Sex Trafficking: A Global Issue
This summer, five Einstein medical students—Hilary Samuelson, Rachel Eilon Cohen, Yuliana Noah, Sarah Marx and Rachel Zolno—traveled to Vienna, Austria to take part in the 30th International Congress of the Medical Women’s International Association (MWIA), attended by more than 600 medical professionals from more than 40 countries. The conference’s theme was “Generation Y: Challenges of the Future for Female Medical Doctors.”
(From left): Einstein students Yuliana Noah, Rachel Cohen, Rachel Zolno, Sarah Marx and Hilary Samuelson pose beside their poster at the 30th International Congress of the Medical Women’s International AssociationA highlight of their experience was the selection of their presentation “A Pilot Study Comparing Educational Modalities on Sex Trafficking Education in Medical School” as one of the top 10 posters of the conference.
"The MWIA congress provided us an invaluable opportunity to share our research and to develop connections with peers and mentors from around the world,” said Ms. Cohen, who is a member of the class of 2018.
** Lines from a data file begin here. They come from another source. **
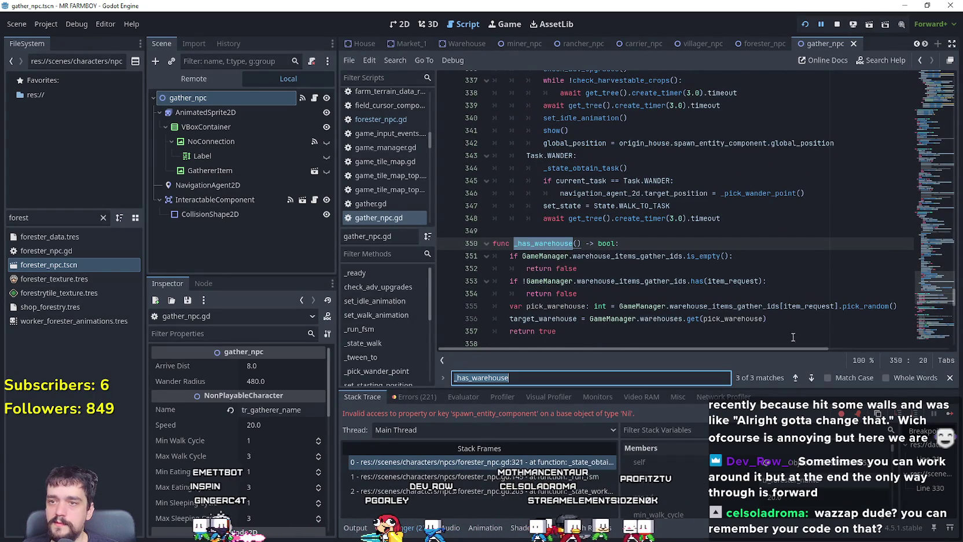
pyautogui.click(796, 378)
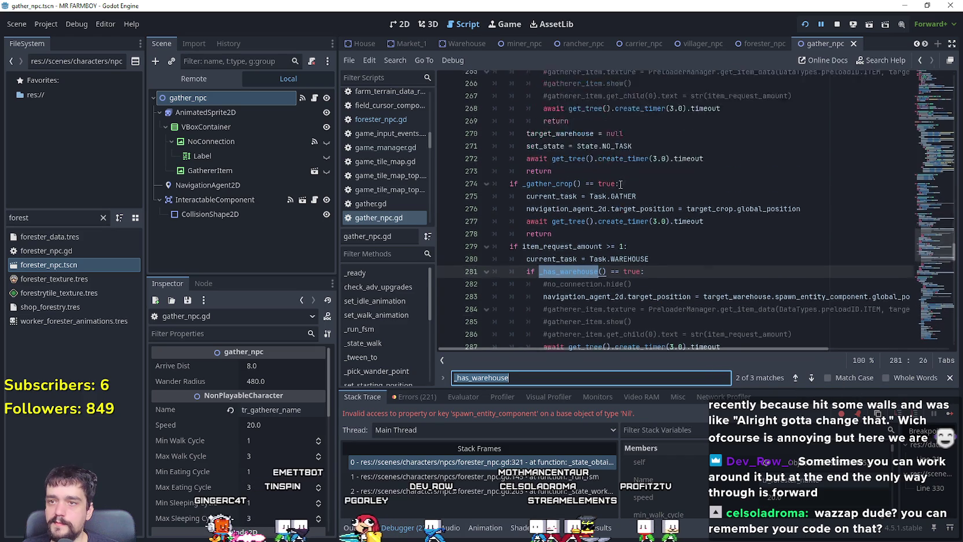
pyautogui.scroll(-2, 631, 200)
pyautogui.click(607, 241)
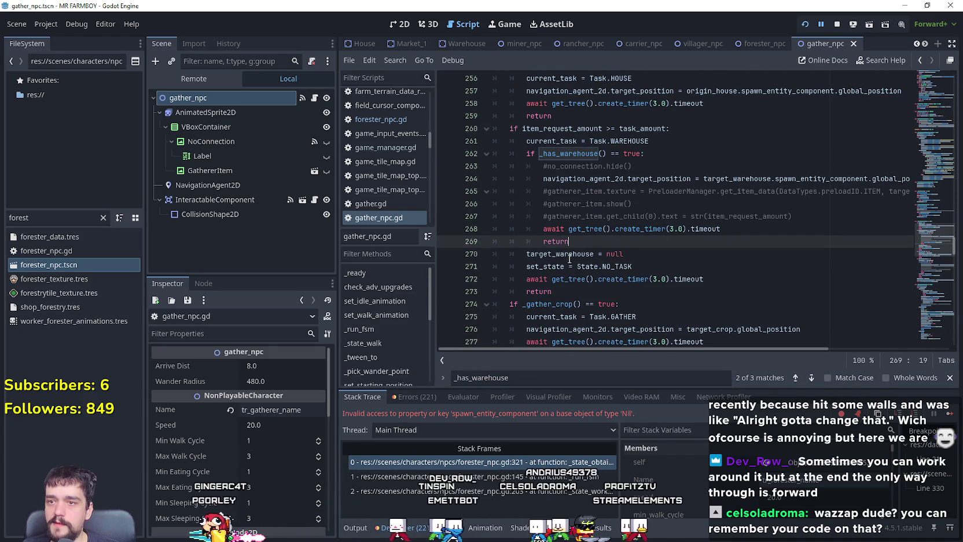
pyautogui.moveTo(553, 292)
pyautogui.mouseDown()
pyautogui.moveTo(521, 278)
pyautogui.moveTo(480, 141)
pyautogui.moveTo(468, 138)
pyautogui.mouseUp()
pyautogui.press('ctrl+c')
# - Back in forester_npc.gd, select the old warehouse block at lines 303–309
pyautogui.click(757, 40)
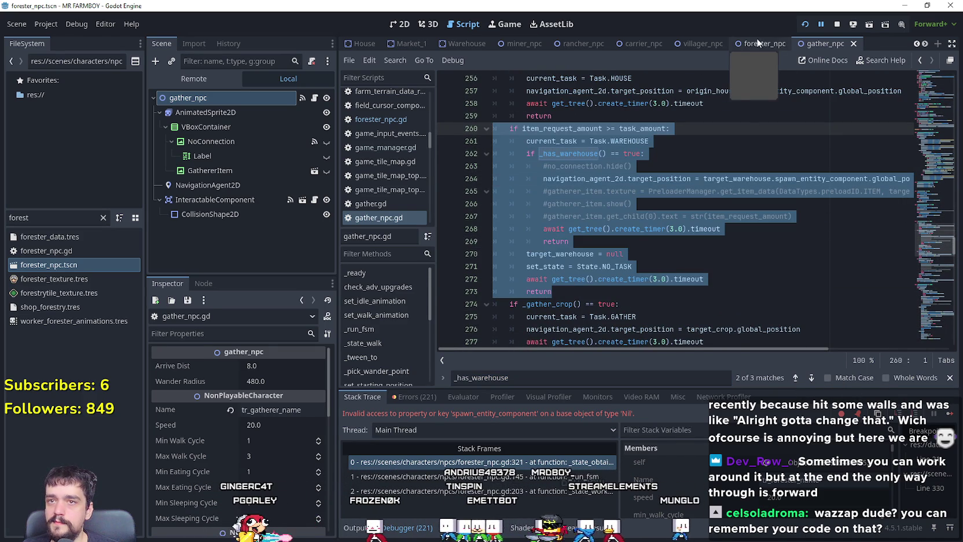
pyautogui.click(318, 101)
pyautogui.scroll(5, 653, 223)
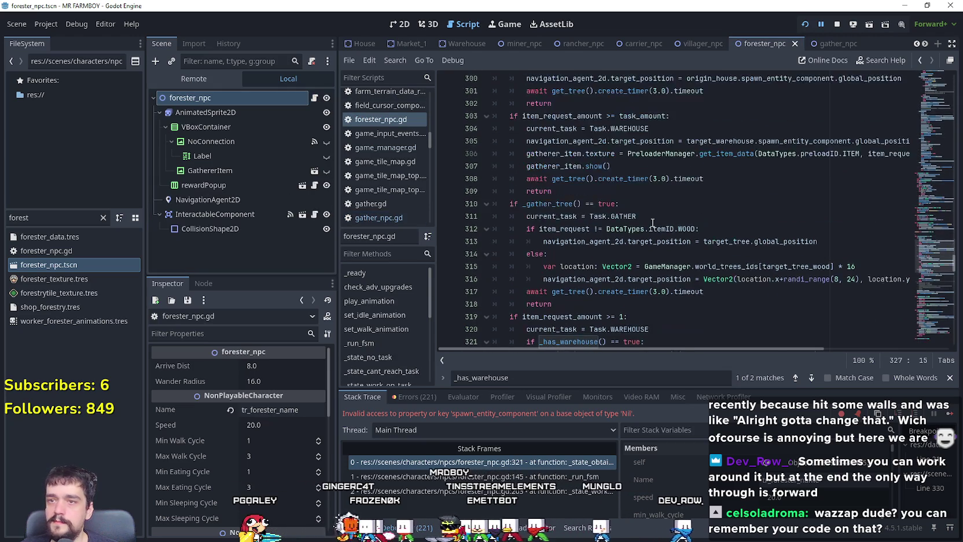
pyautogui.scroll(-1, 576, 265)
pyautogui.moveTo(563, 229)
pyautogui.mouseDown()
pyautogui.moveTo(498, 167)
pyautogui.moveTo(453, 159)
pyautogui.mouseUp()
pyautogui.moveTo(788, 303)
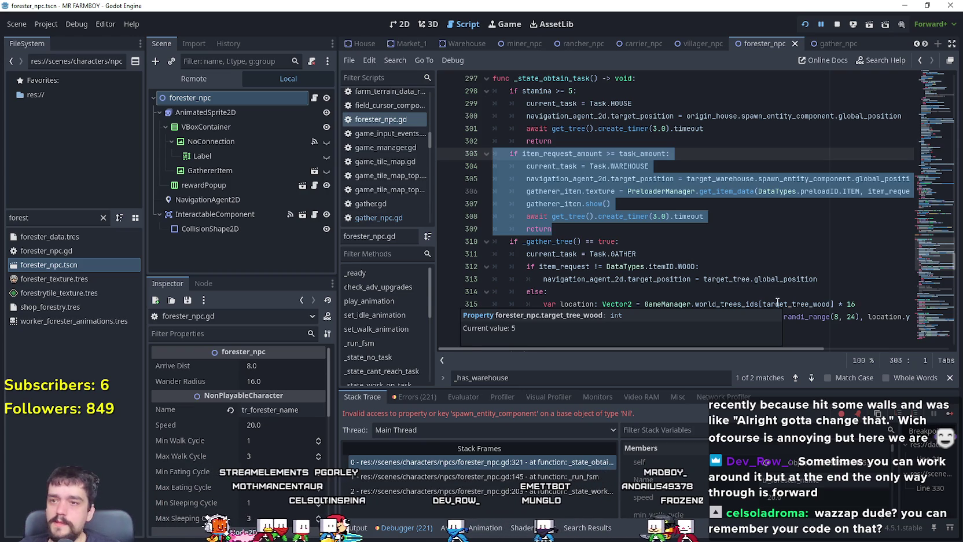
# - Paste the warehouse block after the stamina check at line 303, removing the commented no_connection.hide line
pyautogui.click(594, 145)
pyautogui.press('Return')
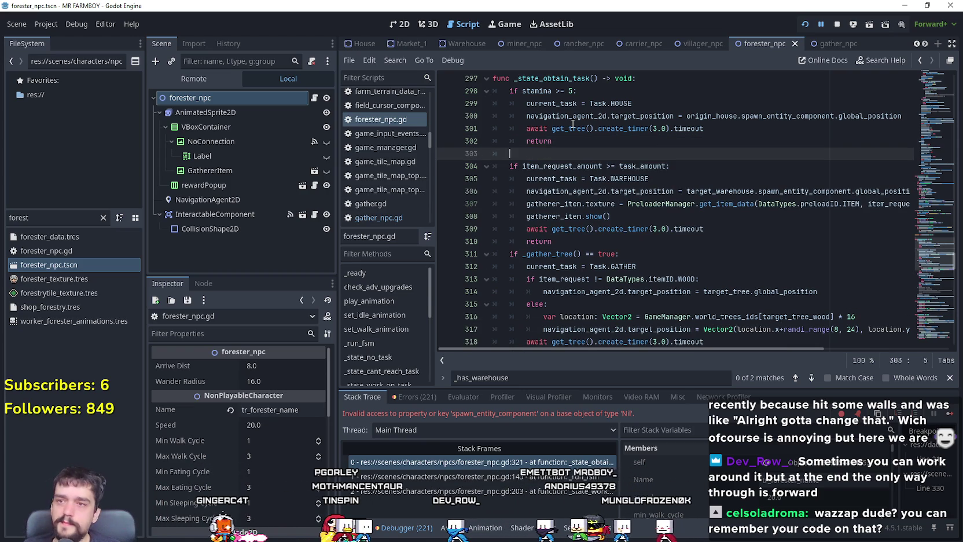
pyautogui.press('ctrl+v')
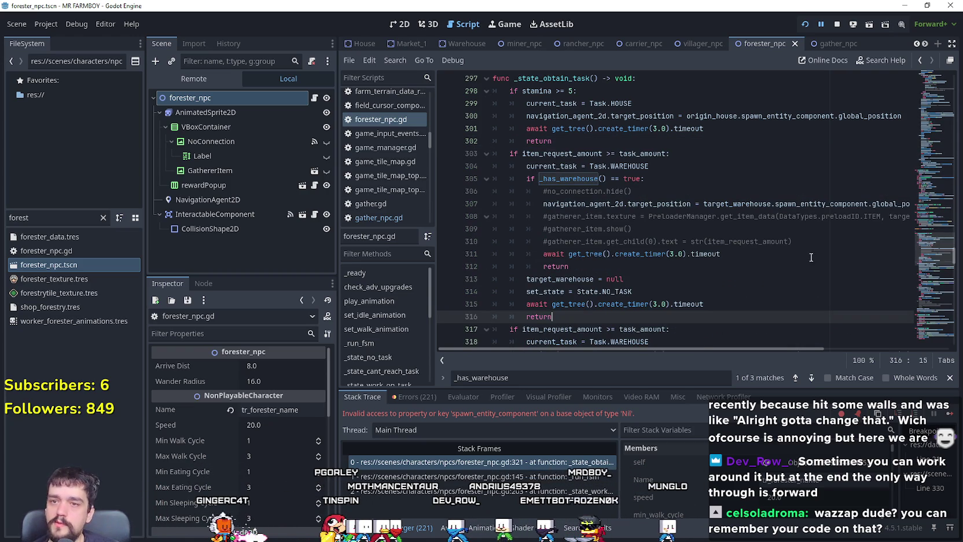
pyautogui.moveTo(632, 191); pyautogui.dragTo(492, 191)
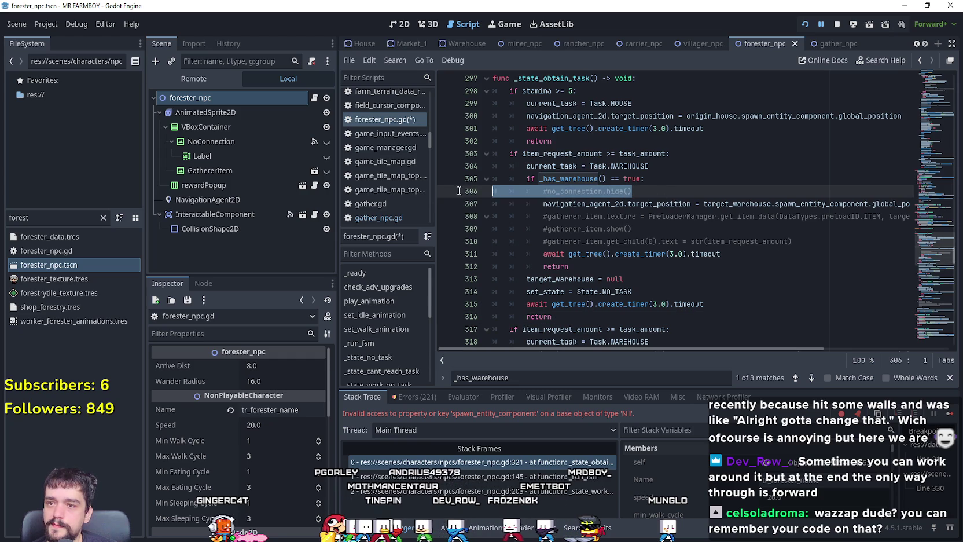
pyautogui.press('BackSpace')
pyautogui.press('BackSpace')
# - Move the gatherer_item texture and show lines below line 304 and delete the commented gatherer_item lines
pyautogui.scroll(-2, 628, 203)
“We left feeling incredibly humbled and empowered by our experience,” added Ms. Samuelson.
Members of the Einstein group became interested in the topic of sex trafficking while attending the 2015 national conference for the American Medical Women’s Association (AMWA). As members of Einstein AMWA chapter board, the five learned more about the problem through the AMWA subcommittee Physicians Against the Trafficking of Humans (PATH), and decided to raise greater awareness among their classmates at Einstein about the issue.
“People generally understand that sex trafficking is a problem, but are often unaware of the scope of the problem even in our country,” said Ms. Zolno.
“Our goal was to demonstrate to medical students how to identify patients who may be victims of trafficking, because as future physicians they will be in the unique position to recognize victims in the healthcare setting,” added Ms. Samuelson, who now serves on the national AMWA student division board as Region 2 (NY/NJ) director and as education co-chair of the PATH student division.
For their study, the team examined three different educational modalities—didactic lecture, interactive workshop and individual video modules—to evaluate their effectiveness in increasing student awareness, knowledge of sex trafficking and competency in interviewing patients. Each of the three sessions covered statistics on sex trafficking, risk factors for being trafficked, how to identify a victim and resources for providers who care for patients that may be victims of trafficking.
Theirs was the first study to evaluate three different means of increasing medical student knowledge about domestic sex trafficking. Working with Dr. Kanani Titchen, a fellow in adolescent medicine at the Children’s Hospital at Montefiore and an expert on child sex trafficking, the team conducted anonymous surveys on trafficking to assess the students’ knowledge before and after the sessions.
“We found that all three modalities led to a significant increase in knowledge among our classmates for identifying and addressing sex trafficking victims,” noted Ms. Zolno.
“And students overwhelmingly supported the idea that lessons concerning sex-trafficking issues should be an integral part of our education,” added Ms. Cohen.
Efforts are under way to incorporate the interactive workshop into a session on violence within the second-year curriculum, as part of Einstein’s Introduction to Clinical Medicine course. To accomplish this, the medical-student group is working under the guidance of their AMWA faculty advisor Dr. Nadine Katz, vice president of Montefiore and professor of clinical obstetrics & gynecology and women's health at Einstein, and Dr. Holly Atkinson, co-chair of the national PATH committee who also served as the leader for the study’s interactive workshop and is faculty at Icahn School of Medicine at Mount Sinai.
“This curriculum has been in the making for over a year, and we’re thrilled to be making a lasting contribution that can benefit both us as future providers and the countless individuals who might otherwise go unnoticed,” said Ms. Samuelson.”